Tareas por realizar >>
(1) Resume en dos oraciones el texto sobre las bicicletas.
(2) Prosigue el texto sobre las bicicletas a partir de su última oración.
== Texto para leer ==
Los últimos unicornios

- José Luna - Sunday, 19 May 2024 11:21 Compartir en Facebook Compartir en Google Compartir en Whatsapp
Elogio de un aparato de mecanismo relativamente sencillo y sin embargo extremadamente versátil en usos y recursos para ir y venir, llevar y traer por los vericuetos de la urbe casi cualquier cosa: desde el pan, las medicinas y la comida del día, hasta el periódico o las herramientas de más de un oficio, la bicicleta está “concebida desde la imaginación de quien la utiliza y construida a partir de una necesidad económica”.

 

Las bicicletas son también útiles, discretas, económicas.
===
== Datos proporcionados ==
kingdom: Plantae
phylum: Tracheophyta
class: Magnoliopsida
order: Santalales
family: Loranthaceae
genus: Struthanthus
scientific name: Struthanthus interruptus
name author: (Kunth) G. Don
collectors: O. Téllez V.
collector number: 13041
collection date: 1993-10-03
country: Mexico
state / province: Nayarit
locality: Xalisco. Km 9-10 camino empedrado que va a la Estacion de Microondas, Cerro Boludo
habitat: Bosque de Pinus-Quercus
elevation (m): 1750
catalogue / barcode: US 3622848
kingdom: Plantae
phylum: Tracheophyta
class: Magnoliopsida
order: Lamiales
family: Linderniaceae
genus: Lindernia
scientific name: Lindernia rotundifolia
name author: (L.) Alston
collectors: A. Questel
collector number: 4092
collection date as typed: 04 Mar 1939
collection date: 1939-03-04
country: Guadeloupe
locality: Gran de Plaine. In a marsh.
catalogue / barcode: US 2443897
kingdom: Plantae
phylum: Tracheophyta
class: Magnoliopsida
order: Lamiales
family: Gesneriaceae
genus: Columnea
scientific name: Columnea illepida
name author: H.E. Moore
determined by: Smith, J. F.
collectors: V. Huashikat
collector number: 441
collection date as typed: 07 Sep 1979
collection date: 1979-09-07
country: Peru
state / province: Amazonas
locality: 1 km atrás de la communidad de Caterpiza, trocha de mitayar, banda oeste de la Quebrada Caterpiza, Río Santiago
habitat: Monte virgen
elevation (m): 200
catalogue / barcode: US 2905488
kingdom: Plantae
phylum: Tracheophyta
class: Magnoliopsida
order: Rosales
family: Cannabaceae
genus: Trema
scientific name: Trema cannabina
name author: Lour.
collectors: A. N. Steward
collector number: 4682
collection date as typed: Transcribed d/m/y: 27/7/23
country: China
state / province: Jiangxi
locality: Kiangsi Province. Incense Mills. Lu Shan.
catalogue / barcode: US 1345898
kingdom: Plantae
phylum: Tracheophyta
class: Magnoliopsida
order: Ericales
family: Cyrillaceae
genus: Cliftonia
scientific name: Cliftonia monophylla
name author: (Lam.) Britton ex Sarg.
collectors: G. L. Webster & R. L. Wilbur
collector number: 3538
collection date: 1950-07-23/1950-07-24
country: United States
===
Respuestas del ejercicio >>
(1) El texto elogia la bicicleta como un aparato de mecanismo relativamente sencillo pero extremadamente versátil para ir y venir por la ciudad llevando casi cualquier cosa, desde el pan, las medicinas y la comida del día hasta el periódico o las herramientas de un oficio. La presenta como concebida desde la imaginación de quien la utiliza y construida a partir de una necesidad económica, y añade que las bicicletas son también útiles, discretas y económicas.

(2)
Julio Torri

 

Ese sonido de flauta de pan traspasa la música de cumbia, los gritos de la vecina regañando a sus hijos, cruza la vecindad y reposa en mis oídos. Mi madre me pide que tome los cuchillos y salga a buscar al afilador. Ese hombre nómada que pedalea una y otra vez por varias colonias en busca de señoras desesperadas porque la verdura ya no se corta con la fragilidad de una cuchilla perfecta. En un programa de cocina, un chef explicó que la cebolla te hace llorar cuando el cuchillo no tiene filo. Es decir, el metal altera las partículas de cebolla y, por ende, despide sus olores irritantes. Supongo que el domesticador de metal sabe que puede controlar los átomos para no hacer llorar a las amas de casa.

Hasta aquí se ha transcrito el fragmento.